Mittwoch, 22. September 2010
The best is always yet to come
Ah, die Kavallerie des Kontrollverlustes reitet wieder: Jens Best, einer der, ähm, Vordenker der Daseinsdigitalität hält - man ahnt es bereits - ein erneutes Plädoyer für das, was er so digitale Öffentlichkeit nennt. Da ist von open data als Pflicht der Politik die Rede, datenbasierte Reduktion dieser erweiterten sozialen Komplexität dürfe nicht verhindert werden. Da konnte ich zwar nicht mehr so recht folgen, aber die größte Sorge des Verfassers scheint zu sein, dass übertriebener Datenschutz den Spaßfaktor der digitalen Spielwiese dramatisch einschränken könnte. Nicht, dass aktuell irgendwo in der Politik eine Verschärfung von Datenschutz-Regelungen ernsthaft diskutiert würde, aber das muss einen bekennenden Aktivisten wie Jens Best ja nicht davon abhalten, das ganze (und von ihm offenkundig nur lückenhaft verstandene) Konzept von Datenschutz mal eben pauschal zu diskreditieren: Der in Teilen aus der Erfahrung historischer Ungerechtigkeit geschaffene Datenschutz degradiert sein Objekt auf die Rolle des Opfers. Welch ein einschränkendes Verständnis von Bürgerlichkeit wird damit transportiert?

Aha. Dieser kruden Logik folgend degradiert der Mutterschutz die Frauen dann auch zu blöden Gebärmaschinen, die es selber nicht gebacken kriegen, ihr Leben neu zu organisieren. Und Verbraucherschutz macht uns alle zu verblendeten Idioten, die ohne helfende Handreichung nicht zu einer vernünftigen Kaufentscheidung fähig sind? Da darf man ja auch mal fragen, was hier denn bitteschön für ein Menschenbild dahintersteht.

Aber es kommt noch besser: Der mögliche Missbrauch von Daten ist also ein Symptom tiefer liegenden gesellschaftlichen Fehlern. Diese werden aber lediglich kaschiert, wenn Datenschützer die neue digitale Ebene dieser Fehler abschalten wollen. Was für eine imposante Nebelkerze! Wenn jetzt-nur-mal-so-als-Beispiel Menschen Menschen umbringen, sowas kommt ja vor, dann ist das natürlich auch ein Symptom tieferliegender gesellschaftlicher Fehlentwicklungen. Diese Tatsache enthebt das Gemeinwesen aber nach gängiger Auffassung nicht einer gewissen Notwendigkeit, strafrechtliche Sanktionen für diesen Fall der Fälle vorzusehen und entsprechend auch umzusetzen. Und solange wir nicht in der besten aller denkbaren Welten leben, scheint es mir doch ziemlich naiv, davon auszugehen, wenn wir uns nur alle genug entpixeln und nackicht machen, resultiere daraus automatisch eine freiere und tollere Gesellschaftsform, in der die Löwen bei den Lämmern weiden und das Kleinkind in der Natterngrube spielt.

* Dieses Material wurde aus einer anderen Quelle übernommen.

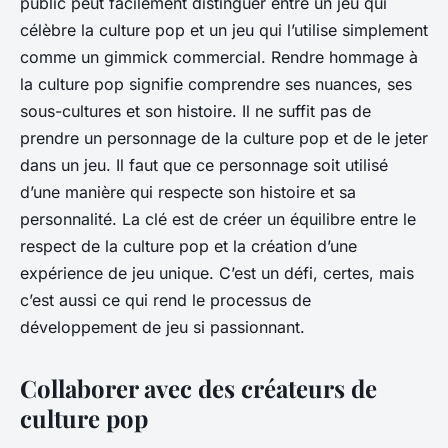
public peut facilement distinguer entre un jeu qui
célèbre la culture pop et un jeu qui l’utilise simplement
comme un gimmick commercial. Rendre hommage à
la culture pop signifie comprendre ses nuances, ses
sous-cultures et son histoire. Il ne suffit pas de
prendre un personnage de la culture pop et de le jeter
dans un jeu. Il faut que ce personnage soit utilisé
d’une manière qui respecte son histoire et sa
personnalité. La clé est de créer un équilibre entre le
respect de la culture pop et la création d’une
expérience de jeu unique. C’est un défi, certes, mais
c’est aussi ce qui rend le processus de
développement de jeu si passionnant.
Collaborer avec des créateurs de
culture pop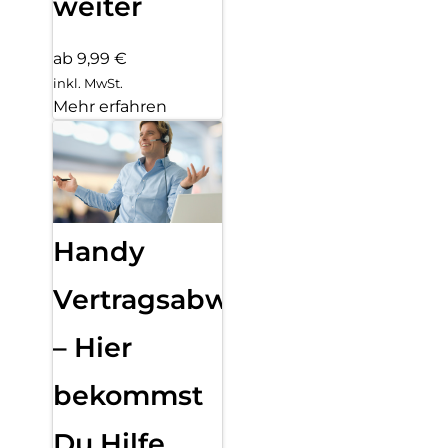
weiter
ab 9,99 €
inkl. MwSt.
Mehr erfahren
Handy
Vertragsabwicklung
– Hier
bekommst
Du Hilfe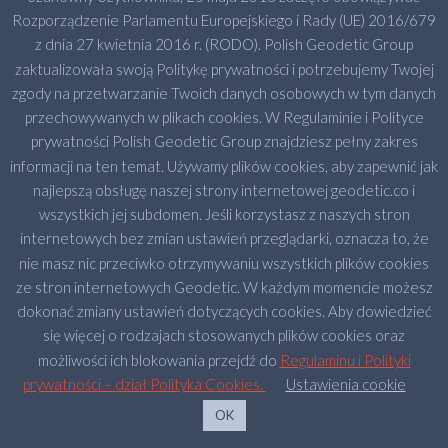
Rozporządzenie Parlamentu Europejskiego i Rady (UE) 2016/679
z dnia 27 kwietnia 2016 r. (RODO). Polish Geodetic Group
zaktualizowała swoją Politykę prywatności i potrzebujemy Twojej
zgody na przetwarzanie Twoich danych osobowych w tym danych
przechowywanych w plikach cookies. W Regulaminie i Polityce
prywatności Polish Geodetic Group znajdziesz pełny zakres
informacji na ten temat. Używamy plików cookies, aby zapewnić jak
najlepszą obsługę naszej strony internetowej geodetic.co i
wszystkich jej subdomen. Jeśli korzystasz z naszych stron
internetowych bez zmian ustawień przeglądarki, oznacza to, że
nie masz nic przeciwko otrzymywaniu wszystkich plików cookies
ze stron internetowych Geodetic. W każdym momencie możesz
dokonać zmiany ustawień dotyczących cookies. Aby dowiedzieć
się więcej o rodzajach stosowanych plików cookies oraz
możliwości ich blokowania przejdź do
Regulaminu i Polityki
prywatności – dział Polityka Cookies.
Ustawienia cookie
2023 Copyright © GEODETIC
Bottom menu 2019 - angielski
OK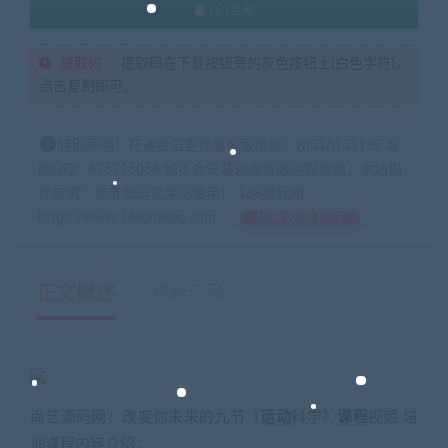
QQ咨询
提取码：
提取码在下载按钮旁的灰色按钮上(白色字符)，
点击复制即可。
特别声明：开通会员更优惠客服微信：zb316131158 客
服QQ：675715056 如不会安装咨询客服远程协助，本站指
标仅供：参考和研究学习使用！ 168指标网
https://www.168zhibiao.com
如何获得 积分
正文概述
更新记录
尚艺源码网：改变你未来的九节《
运动
科学》
课程
视频 培
训课程内容介绍：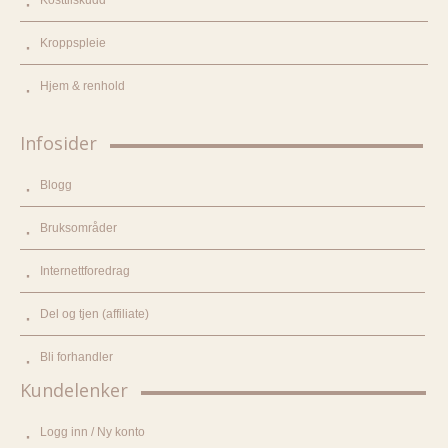
Kroppspleie
Hjem & renhold
Infosider
Blogg
Bruksområder
Internettforedrag
Del og tjen (affiliate)
Bli forhandler
Kundelenker
Logg inn / Ny konto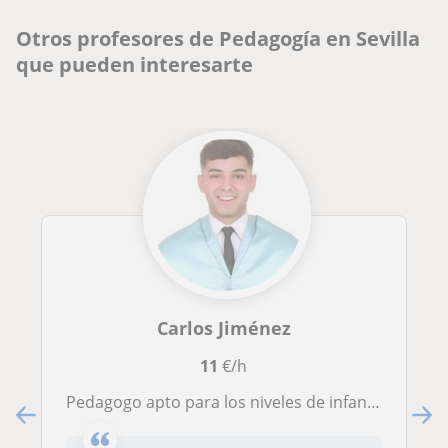
Otros profesores de Pedagogía en Sevilla
que pueden interesarte
Carlos Jiménez
11
€/h
Pedagogo apto para los niveles de infantil y primaria.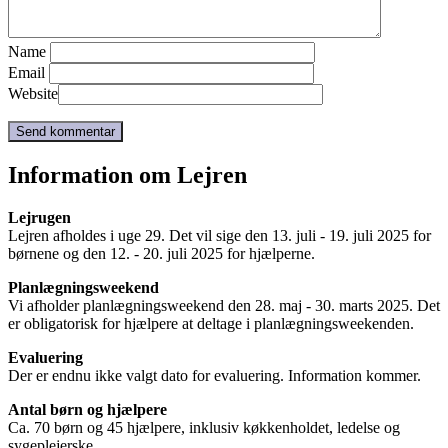
Name
Email
Website
Information om Lejren
Lejrugen
Lejren afholdes i uge 29. Det vil sige den 13. juli - 19. juli 2025 for
børnene og den 12. - 20. juli 2025 for hjælperne.
Planlægningsweekend
Vi afholder planlægningsweekend den 28. maj - 30. marts 2025. Det
er obligatorisk for hjælpere at deltage i planlægningsweekenden.
Evaluering
Der er endnu ikke valgt dato for evaluering. Information kommer.
Antal børn og hjælpere
Ca. 70 børn og 45 hjælpere, inklusiv køkkenholdet, ledelse og
sygeplejerske.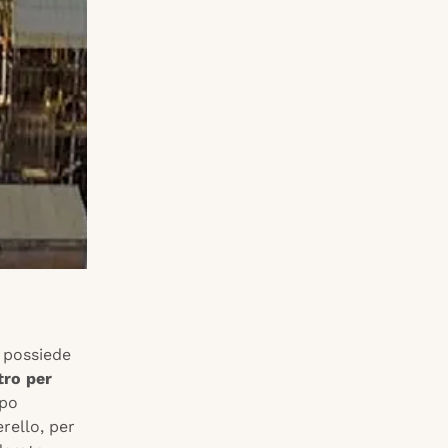
, possiede
tro per
ppo
rello, per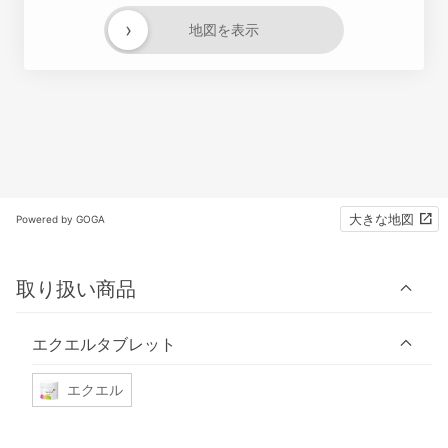
›
地図を表示
大きな地図
Powered by GOGA
取り扱い商品
エクエルタブレット
エクエル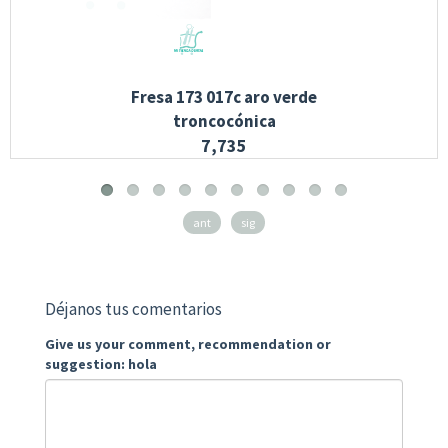
Fresa 173 017c aro verde
troncocónica
7,735
ant
sig
Déjanos tus comentarios
Give us your comment, recommendation or
suggestion: hola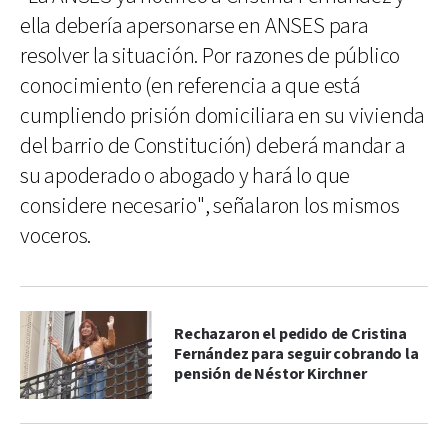
ella debería apersonarse en ANSES para
resolver la situación. Por razones de público
conocimiento (en referencia a que está
cumpliendo prisión domiciliara en su vivienda
del barrio de Constitución) deberá mandar a
su apoderado o abogado y hará lo que
considere necesario", señalaron los mismos
voceros.
Rechazaron el pedido de Cristina
Fernández para seguir cobrando la
pensión de Néstor Kirchner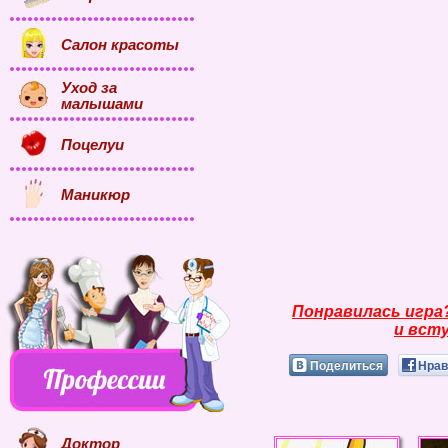
Салон красоты
Уход за
малышами
Поцелуи
Маникюр
Понравилась игра
и всту
Поделиться
Нрав
Доктор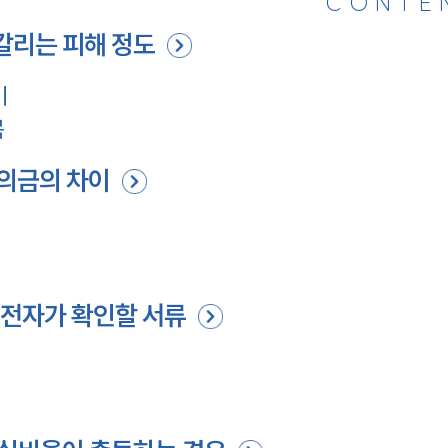
CONTE
갈리는 피해 정도
미
목
의금의 차이
전자가 확인할 서류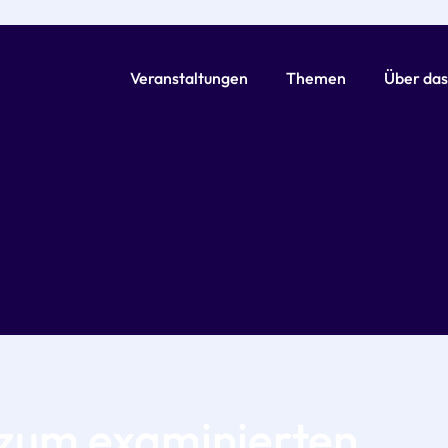
Veranstaltungen
Themen
Über das
 zum examinierten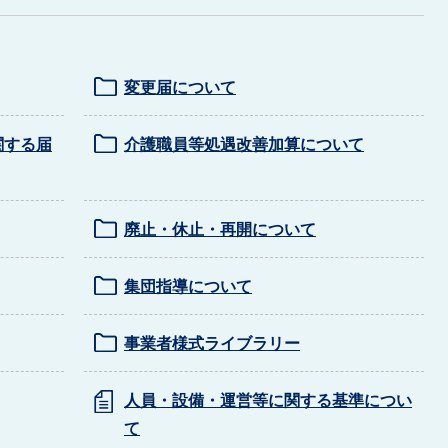
変更届について
関する届
介護職員等処遇改善加算について
廃止・休止・再開について
集団指導について
事業者様式ライブラリー
人員・設備・運営等に関する基準につい
て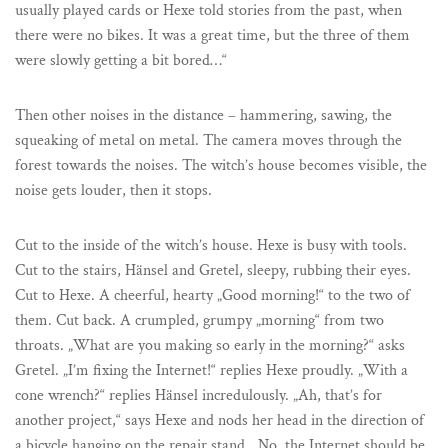
usually played cards or Hexe told stories from the past, when
there were no bikes. It was a great time, but the three of them
were slowly getting a bit bored…“
Then other noises in the distance – hammering, sawing, the
squeaking of metal on metal. The camera moves through the
forest towards the noises. The witch’s house becomes visible, the
noise gets louder, then it stops.
Cut to the inside of the witch’s house. Hexe is busy with tools.
Cut to the stairs, Hänsel and Gretel, sleepy, rubbing their eyes.
Cut to Hexe. A cheerful, hearty „Good morning!“ to the two of
them. Cut back. A crumpled, grumpy „morning“ from two
throats. „What are you making so early in the morning?“ asks
Gretel. „I’m fixing the Internet!“ replies Hexe proudly. „With a
cone wrench?“ replies Hänsel incredulously. „Ah, that’s for
another project,“ says Hexe and nods her head in the direction of
a bicycle hanging on the repair stand. „No, the Internet should be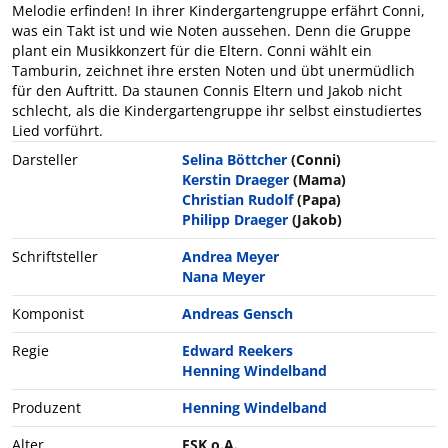
Melodie erfinden! In ihrer Kindergartengruppe erfährt Conni,
was ein Takt ist und wie Noten aussehen. Denn die Gruppe
plant ein Musikkonzert für die Eltern. Conni wählt ein
Tamburin, zeichnet ihre ersten Noten und übt unermüdlich
für den Auftritt. Da staunen Connis Eltern und Jakob nicht
schlecht, als die Kindergartengruppe ihr selbst einstudiertes
Lied vorführt.
Darsteller
Selina Böttcher
(Conni)
Kerstin Draeger
(Mama)
Christian Rudolf
(Papa)
Philipp Draeger
(Jakob)
Schriftsteller
Andrea Meyer
Nana Meyer
Komponist
Andreas Gensch
Regie
Edward Reekers
Henning Windelband
Produzent
Henning Windelband
Alter
FSK o.A.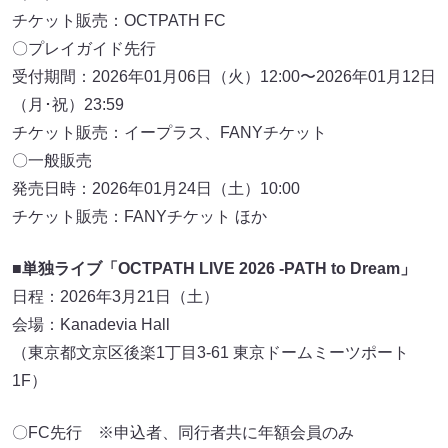
チケット販売：OCTPATH FC
〇プレイガイド先行
受付期間：2026年01月06日（火）12:00〜2026年01月12日
（月･祝）23:59
チケット販売：イープラス、FANYチケット
〇一般販売
発売日時：2026年01月24日（土）10:00
チケット販売：FANYチケット ほか
■単独ライブ「OCTPATH LIVE 2026 -PATH to Dream」
日程：2026年3月21日（土）
会場：Kanadevia Hall
（東京都文京区後楽1丁目3-61 東京ドームミーツポート
1F）
〇FC先行 ※申込者、同行者共に年額会員のみ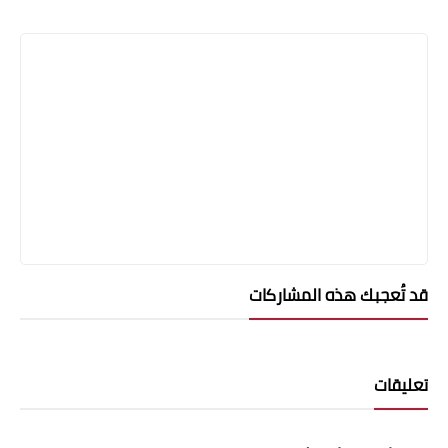
قد تُعجبك هذه المشاركات
تعليقات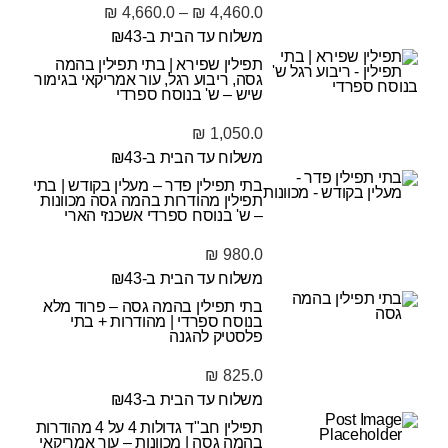
₪
4,660.0
–
₪
4,460.0
משלוח עד הבית ב-₪43
תפילין שפירא | בתי תפילין בהמה
גסה, ריבוע רגל, עור אמריקאי בגימור
שיש – ש' בנוסח ספרדי
₪
1,050.0
משלוח עד הבית ב-₪43
בתי תפילין פדר – מעלין בקודש | בתי
תפילין מהודרות בהמה גסה מכוונות
– ש' בנוסח ספרדי אשכנזי הארי
₪
980.0
משלוח עד הבית ב-₪43
בתי תפילין בהמה גסה – פרוד מלא
בנוסח ספרדי | מהודרות + בתי
פלסטיק להגנה
₪
825.0
משלוח עד הבית ב-₪43
תפילין חב"ד גדולות 4 על 4 מהודרות
בהמה גסה | מכוונות – עור אמריקאי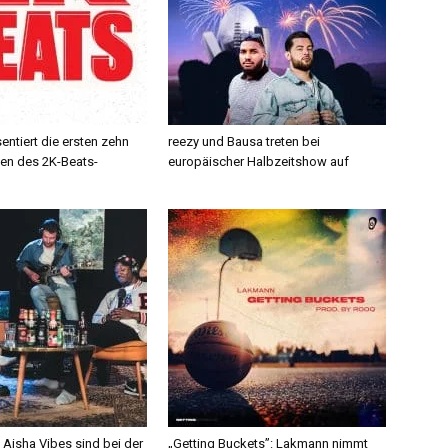
ntiert die ersten zehn
reezy und Bausa treten bei
en des 2K-Beats-
europäischer Halbzeitshow auf
Aisha Vibes sind bei der
„Getting Buckets”: Lakmann nimmt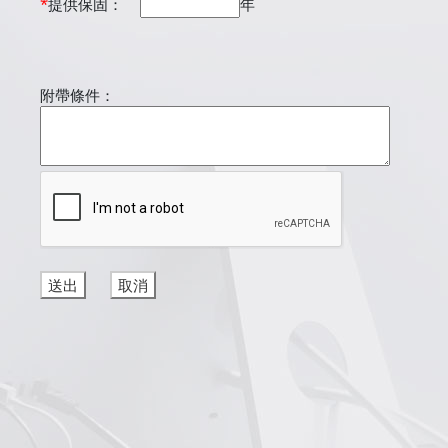
*
提供保固：
年
附帶條件：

Vollends bizarr wird es, wenn Nerdreligion zum Pflichtfach des digitalen Bürgertums gemacht wird: Das "Verstehenkönnen" von Informationsarchitektur und das grundlegende Handwerk der Datenverknüpfung durch Programmierung, das einfache Erstellen und Lesen von Geo-Daten-MashUps sind notwendige Fähigkeiten für den digitalen Bürger. Sorry, aber das klingt in meinen Ohren nun wirklich nach Kuhdung im Quadrat. Um meine Angelegenheiten als analoger Bürger zu regeln muss ich doch auch nicht Kameralistik oder Verwaltungswissenschaft studiert haben. Und meine digitale Zweitexistenz ist bislang auch ganz gut klargekommen ohne einfaches (oder gar kompliziertes) Erstellen von Geo-Daten-Mashups. Womit ich diese Fähigkeiten keineswegs schmähen möchte. Auch halte ich es mitnichten für sinn- oder aussichtslos, einer breiteren Bevölkerung bestimmte Grundlagen und Fertigkeiten in Sachen Datenorganisation näherzubringen. Aber das kann doch kein konstituierendes Merkmal einer digitalen Öffentlichkeit sein. Wo bleibt denn da das Positive, das die Skeptiker und Verweigerer aus ihrer analogen Abwehrhaltung holen könnte?